Some 20th century writers also introduced the idea of redeclaring doubles. For example a player who started with 3 doubles could lead one of them and declare the Triplet. If that trick was won the player could then lead one of the other doubles to the next trick and declare Double. It is very unlikely that this was allowed in the original game. A consequence would be that any player with the [0-0] and two other doubles could win by scoring 50 points for the Triplet, leading the [0-0] and then scoring 20 more points by declaring the remaining Double in the next trick.

Claiming and Scoring

Some authors do not require a player to claim 70 points and end the play in order to score game points. Some of them imply that when a player reaches 70, they score 1, 2 or 3 game points according to what the other player has, but that play then continues. This makes it possible for both players to reach 70 and score game points in the same deal.

Some descriptions appear to allow points to be carried over from one deal to the next, though it is far from clear how this is supposed to work, especially in combination with the possibility of closing the game.

Few authors require players to remember the points taken. Some suggest that a cumulative score is kept throughout the game using a peg board, chips or paper.

None of the descriptions mentions the score of 10 extra points extra for winning the 14th trick.

Berndt's Variant

The Domino Book (Bantam Books, 1975) by Frederick Berndt describes a simplified version of the game, possibly invented by the author. The target score is 66 instead of 70 but the tile values are much lower so that more than one deal is needed to reach the target.
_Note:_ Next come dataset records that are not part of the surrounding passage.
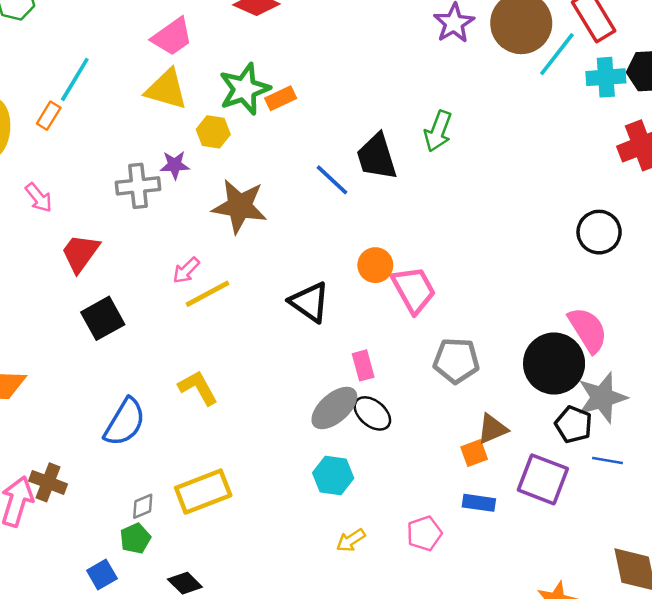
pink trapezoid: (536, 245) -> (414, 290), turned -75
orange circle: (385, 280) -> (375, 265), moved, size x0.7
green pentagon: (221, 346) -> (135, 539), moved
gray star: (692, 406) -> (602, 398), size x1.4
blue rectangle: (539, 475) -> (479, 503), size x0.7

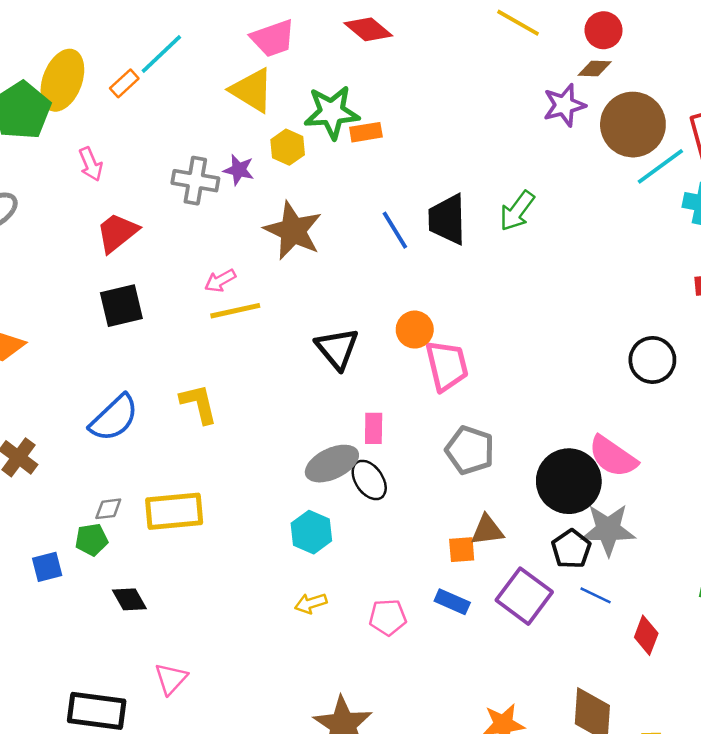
pink semicircle: (588, 330) -> (613, 457), turned 141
7 tiles each are dealt as usual. The first player can choose either end of the boneyard tile exposed by the second player as the trump suit.

Blanks count as zero. The [0-0] beats all other tiles. Other doubles have no special trick-taking power - for example the [5-4] beats the [4-4] even if 4's are trumps.

In phase one any tiles can be played. The [0-0] always wins if it is played. Otherwise if one tile is a trump and the other is not the trump wins. Otherwise if the two tiles can be matched at one end the higher tile wins. If neither tile is a trump and neither end matches the first played tile wins. The winner of the trick leads to the next after both players have drawn from the boneyard.

If phase two the second player must match one end of the first player's tile if possible. Failing that the second player must play a trump or the [0-0]. The winner of the trick is determined as in phase one.

The double in trumps scores the sum of its ends. Other trumps score the value of the non-trump end only. Other doubles score 3 points each. Tiles that are neither trumps nor doubles have no value. The total value of the tiles ranges from 39 points when 0's are trumps to 45 points when 6's are trumps.

A player who leads a double can show another double and will then score 3 points if the led double wins the trick. This can be done more than once by the same player, and the shown double can be reused.

At the end of the play the points are counted. A cumulative score is kept from deal to deal until one player has a score of 66 or more. This player wins 1 rubber. If both players have 66 or more the player with more points wins a rubber. When a rubber is won both players' point scores are reset to zero. The first player who wins seven rubbers wins the game.

A player who has won at least one trick in the current deal can close the game, turning down the face up trump. If the closing player fails to reach 66 points, then in addition to the points taken in tricks and declarations the opponent adds 7 points or the difference between the closing player's score and 66, whichever is greater.